Hi! I'm wondering about the way to overcome `Datas...
# questions
j
Hi! I'm wondering about the way to overcome
Dataseterror saving 'none' to a 'dataset' is not allowed
error. I have a dynamic pipelines for certain classifiers (e.g., seperate for XGBoost, CNN etc.) On training, I define scaler, that should be saved to dataset as a pickle object, so I can use the same scaler on validation etc. When using XGBoost, I want to define Scaler as
None
, but I got the
Dataseterror saving 'none' to a 'dataset' is not allowed
. Is there a smart way to save it anyway?
m
Hi Julian, good question! Which dataset are you using? You might need to create a custom dataset on top of the one you're using.

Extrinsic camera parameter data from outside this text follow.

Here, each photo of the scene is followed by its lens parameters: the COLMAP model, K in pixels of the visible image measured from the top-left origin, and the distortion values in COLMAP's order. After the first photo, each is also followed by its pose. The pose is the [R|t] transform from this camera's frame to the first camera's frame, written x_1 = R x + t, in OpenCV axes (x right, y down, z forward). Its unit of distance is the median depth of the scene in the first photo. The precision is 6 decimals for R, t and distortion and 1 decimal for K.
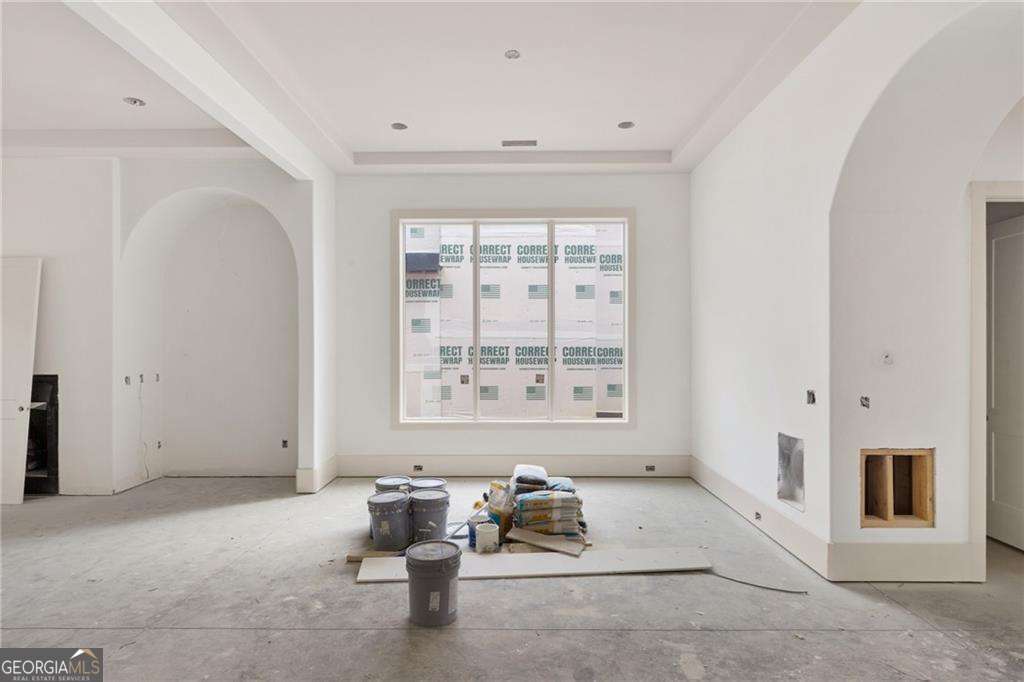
lens RADIAL K [[550.5, 0, 512.0], [0, 550.5, 341.0], [0, 0, 1]] dist [-0.002174, -0.000575]
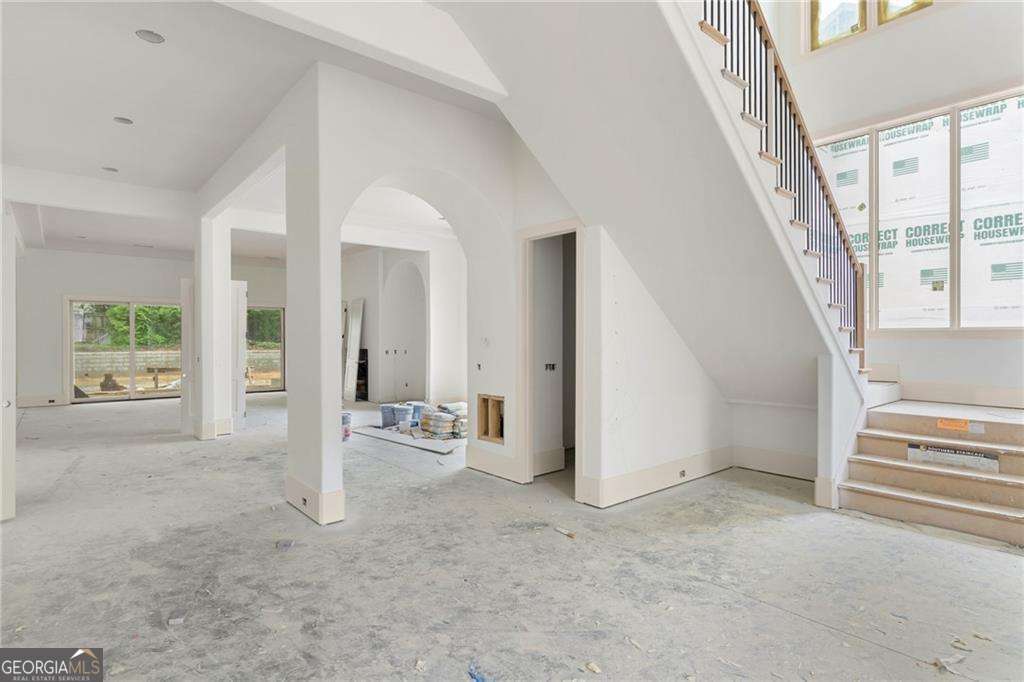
lens RADIAL K [[525.5, 0, 505.6], [0, 525.5, 344.7], [0, 0, 1]] dist [-0.003660, 0.000308]
pose [[0.658692, 0.014008, -0.752283, 0.223323], [-0.006439, 0.999895, 0.012981, 0.001978], [0.752385, -0.003707, 0.658713, -0.003633]]
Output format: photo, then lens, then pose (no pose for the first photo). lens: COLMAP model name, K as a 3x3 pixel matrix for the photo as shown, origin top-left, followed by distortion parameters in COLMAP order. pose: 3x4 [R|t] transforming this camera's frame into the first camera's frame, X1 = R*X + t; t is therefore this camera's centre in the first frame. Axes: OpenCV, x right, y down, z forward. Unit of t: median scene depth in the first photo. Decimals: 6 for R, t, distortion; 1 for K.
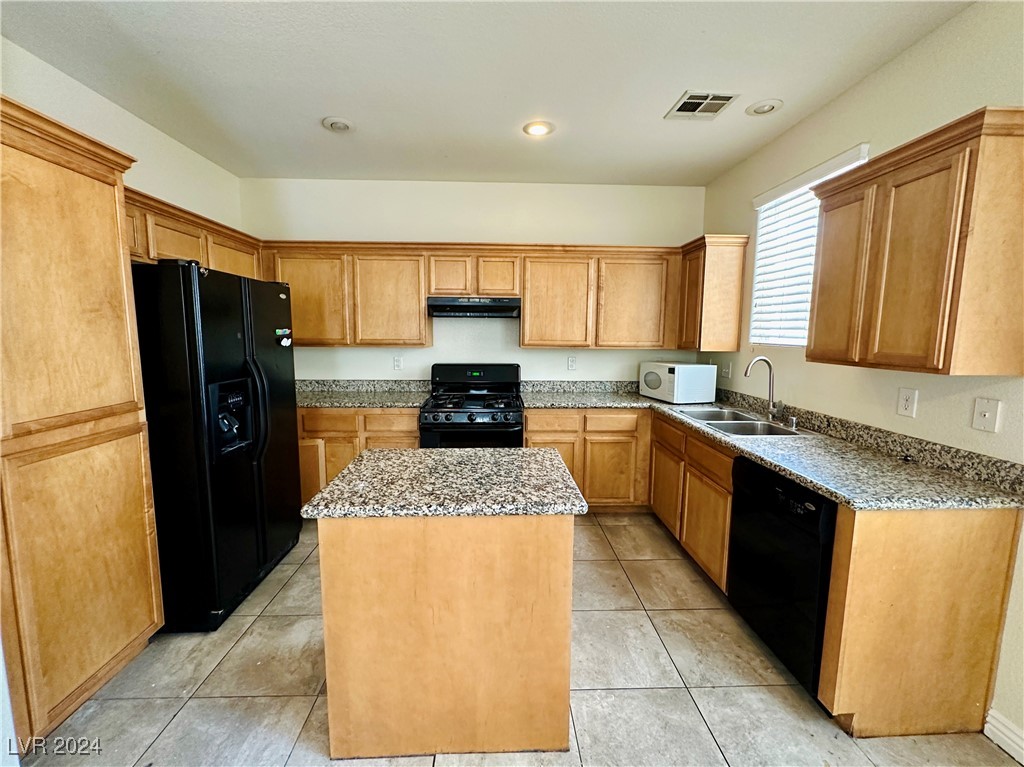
lens RADIAL K [[431.5, 0, 512.0], [0, 431.5, 383.5], [0, 0, 1]] dist [-0.001387, -0.000011]
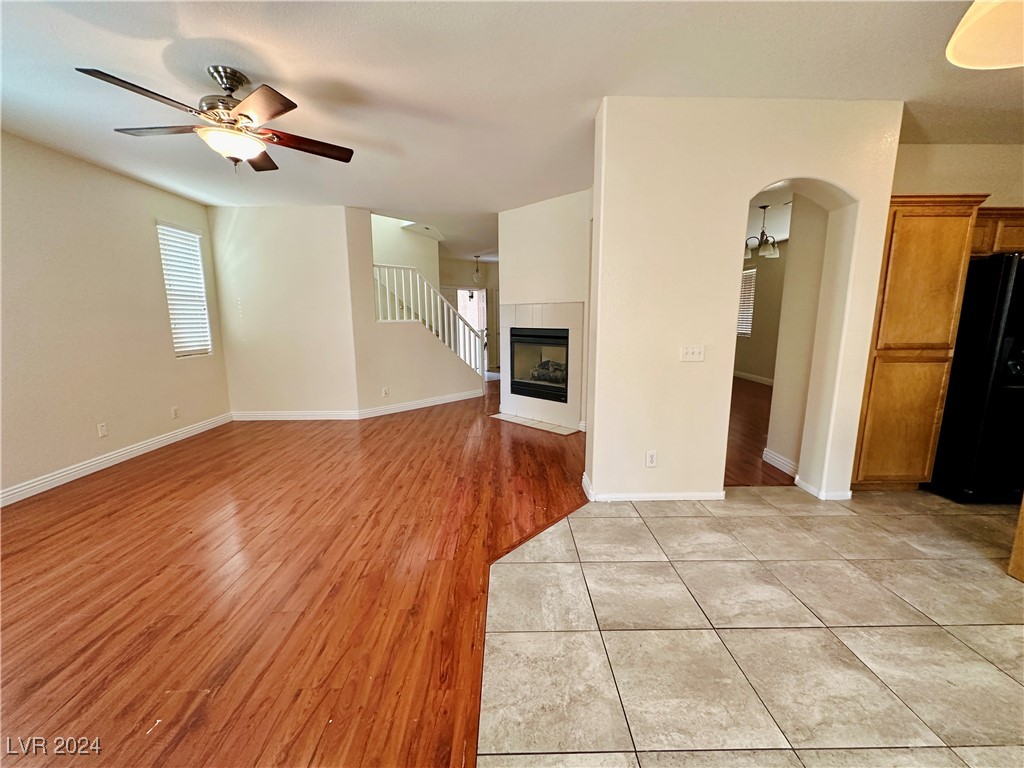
lens RADIAL K [[408.9, 0, 512.8], [0, 408.9, 383.6], [0, 0, 1]] dist [-0.002072, 0.000350]
pose [[-0.026369, 0.154860, -0.987585, 0.681999], [-0.115729, 0.980812, 0.156888, 0.124087], [0.992931, 0.118429, -0.007942, -0.586075]]
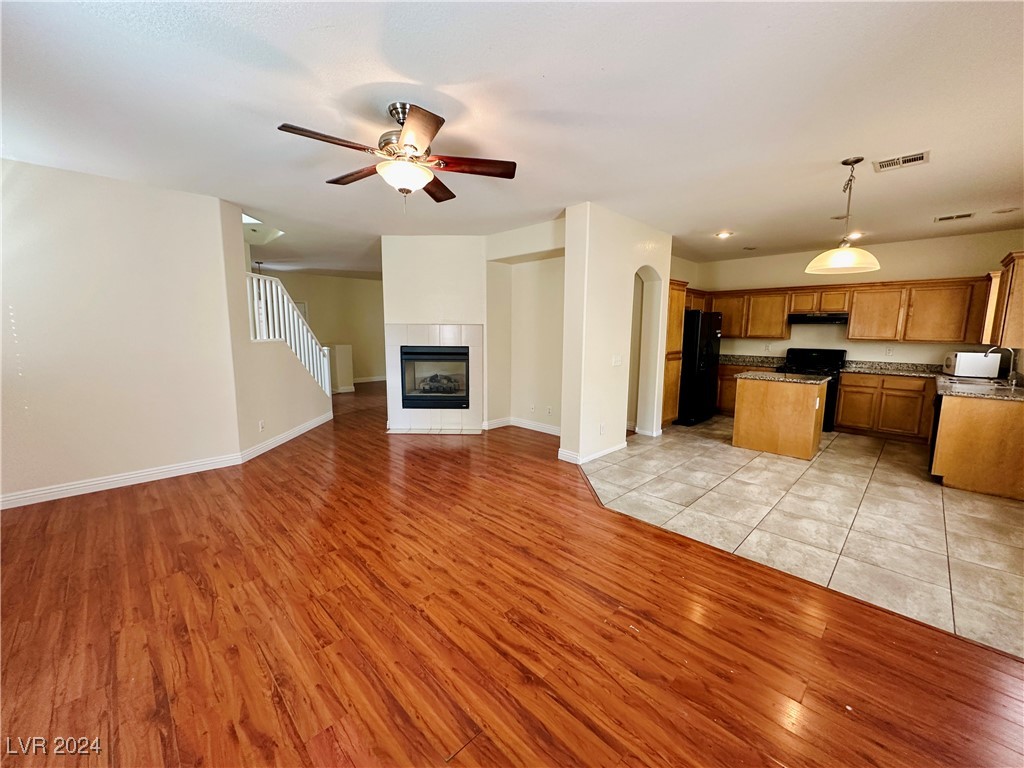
lens RADIAL K [[408.9, 0, 512.8], [0, 408.9, 383.6], [0, 0, 1]] dist [-0.002072, 0.000350]
pose [[0.674125, 0.095886, -0.732367, 0.590757], [-0.091142, 0.994759, 0.046346, 0.242643], [0.732973, 0.035506, 0.679331, -1.980021]]
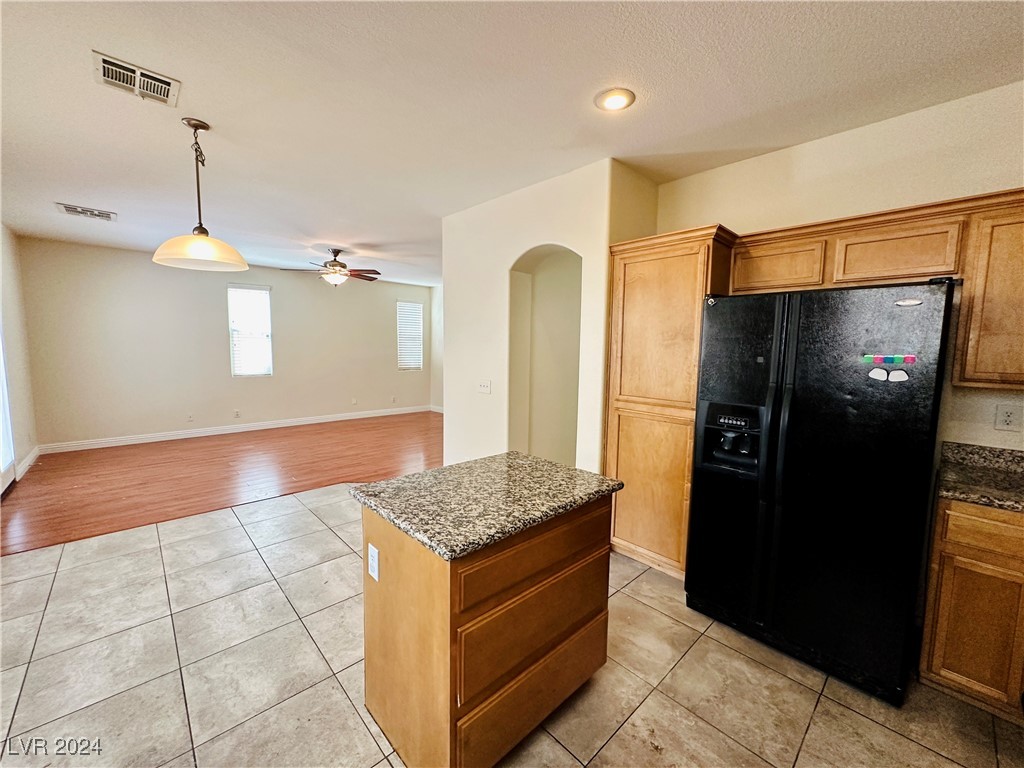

I'm not entirely sure you can overwrite the behaviour though as it's part of the core AbstractDataset..
n
Is there a way to avoid loading when use XGBoost instead?
j
I was simply using
pickle.PickleDataset,
as a way to overcome this for now I perform:
Copy code
scaler = 0  # TODO change to None

if architecture != "xgboost":
    X, scaler = _scale(X)
My node looks like:
Copy code
node(
                func=split_data,
                inputs=[
                    "model_input_data",
                    "params:architecture",
                    "params:model_options",
                ],
                outputs=[
                    "X_train",
                    "X_test",
                    "y_train",
                    "y_test",
                    "sample_weights",
                    "scaler",
                ],
                name="split_data_node",
                tags="split",
            ),
So I'm not sure if I can avoid passing it at all, without giving up modularity of the pipeline
but I think saving it as
None
would , but maybe saving it as 0 is simpler than creating a custom dataset. btw pickle normally accepts
None
to be saved